Contrast those recession hedges with gold.
The gold price rose in five of seven recessions, was flat in one, and down by single digits in another.
This makes sense when you think about it. Economic uncertainty and investor worry climbs during recessions, the kind of environment gold thrives in.
Next up, how have platinum and palladium performed during stock market crashes? This is particularly important now, since by any measure stocks are overvalued.

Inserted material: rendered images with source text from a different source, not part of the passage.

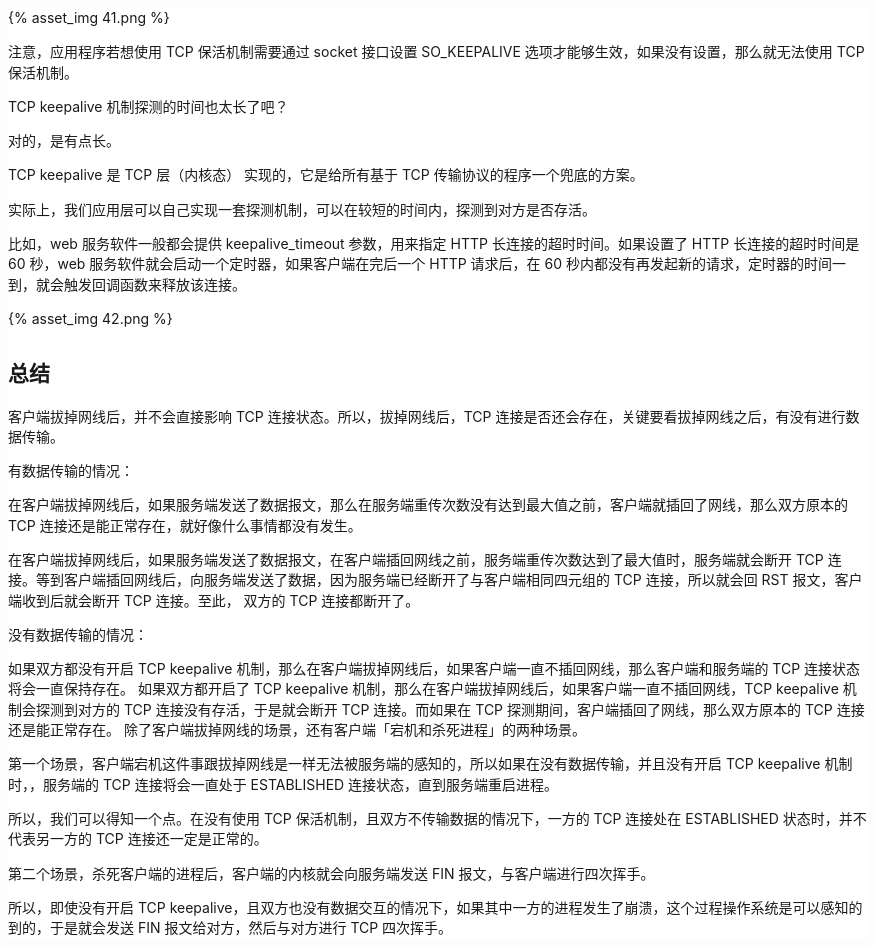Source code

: {% asset_img 41.png %}

注意，应用程序若想使用 TCP 保活机制需要通过 socket 接口设置 SO_KEEPALIVE 选项才能够生效，如果没有设置，那么就无法使用 TCP 保活机制。

TCP keepalive 机制探测的时间也太长了吧？

对的，是有点长。

TCP keepalive  是 TCP 层（内核态） 实现的，它是给所有基于 TCP 传输协议的程序一个兜底的方案。

实际上，我们应用层可以自己实现一套探测机制，可以在较短的时间内，探测到对方是否存活。

比如，web 服务软件一般都会提供 keepalive_timeout 参数，用来指定 HTTP 长连接的超时时间。如果设置了 HTTP 长连接的超时时间是 60 秒，web 服务软件就会启动一个定时器，如果客户端在完后一个 HTTP 请求后，在 60 秒内都没有再发起新的请求，定时器的时间一到，就会触发回调函数来释放该连接。

{% asset_img 42.png %}

## 总结
客户端拔掉网线后，并不会直接影响 TCP 连接状态。所以，拔掉网线后，TCP 连接是否还会存在，关键要看拔掉网线之后，有没有进行数据传输。

有数据传输的情况：

在客户端拔掉网线后，如果服务端发送了数据报文，那么在服务端重传次数没有达到最大值之前，客户端就插回了网线，那么双方原本的 TCP 连接还是能正常存在，就好像什么事情都没有发生。

在客户端拔掉网线后，如果服务端发送了数据报文，在客户端插回网线之前，服务端重传次数达到了最大值时，服务端就会断开 TCP 连接。等到客户端插回网线后，向服务端发送了数据，因为服务端已经断开了与客户端相同四元组的 TCP 连接，所以就会回 RST 报文，客户端收到后就会断开 TCP 连接。至此， 双方的 TCP 连接都断开了。

没有数据传输的情况：

如果双方都没有开启 TCP keepalive 机制，那么在客户端拔掉网线后，如果客户端一直不插回网线，那么客户端和服务端的 TCP 连接状态将会一直保持存在。
如果双方都开启了 TCP keepalive 机制，那么在客户端拔掉网线后，如果客户端一直不插回网线，TCP keepalive 机制会探测到对方的 TCP 连接没有存活，于是就会断开 TCP 连接。而如果在 TCP 探测期间，客户端插回了网线，那么双方原本的 TCP 连接还是能正常存在。
除了客户端拔掉网线的场景，还有客户端「宕机和杀死进程」的两种场景。

第一个场景，客户端宕机这件事跟拔掉网线是一样无法被服务端的感知的，所以如果在没有数据传输，并且没有开启 TCP keepalive 机制时，，服务端的 TCP 连接将会一直处于 ESTABLISHED 连接状态，直到服务端重启进程。

所以，我们可以得知一个点。在没有使用 TCP 保活机制，且双方不传输数据的情况下，一方的 TCP 连接处在 ESTABLISHED 状态时，并不代表另一方的 TCP 连接还一定是正常的。

第二个场景，杀死客户端的进程后，客户端的内核就会向服务端发送 FIN 报文，与客户端进行四次挥手。

所以，即使没有开启 TCP keepalive，且双方也没有数据交互的情况下，如果其中一方的进程发生了崩溃，这个过程操作系统是可以感知的到的，于是就会发送 FIN 报文给对方，然后与对方进行 TCP 四次挥手。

This table looks at the eight biggest declines in the S&P 500 since the mid-1970s, and measures how the four precious metals performed during each. Notice all the red with platinum and palladium, and in contrast all the green with gold.
On average, gold is the only metal that has usually risen during the worst stock market crashes, while palladium and platinum fall, sometimes acutely.
How likely are PGMs to hedge your investment portfolio during a stock market crash? History says not very likely at all.
We don’t offer platinum and palladium because they’re not monetary metals, have not protected investors during recessions or stock market crashes, and because their uses are overwhelmingly industrial.
Bottom line, platinum and palladium have never been viewed as money, and they're not money now. When there's a currency crisis, people don't run to PGMs.
We’re convinced investors will flock to gold and silver in the coming crisis, the ultimate forms of sound money and the last resort for a safe haven.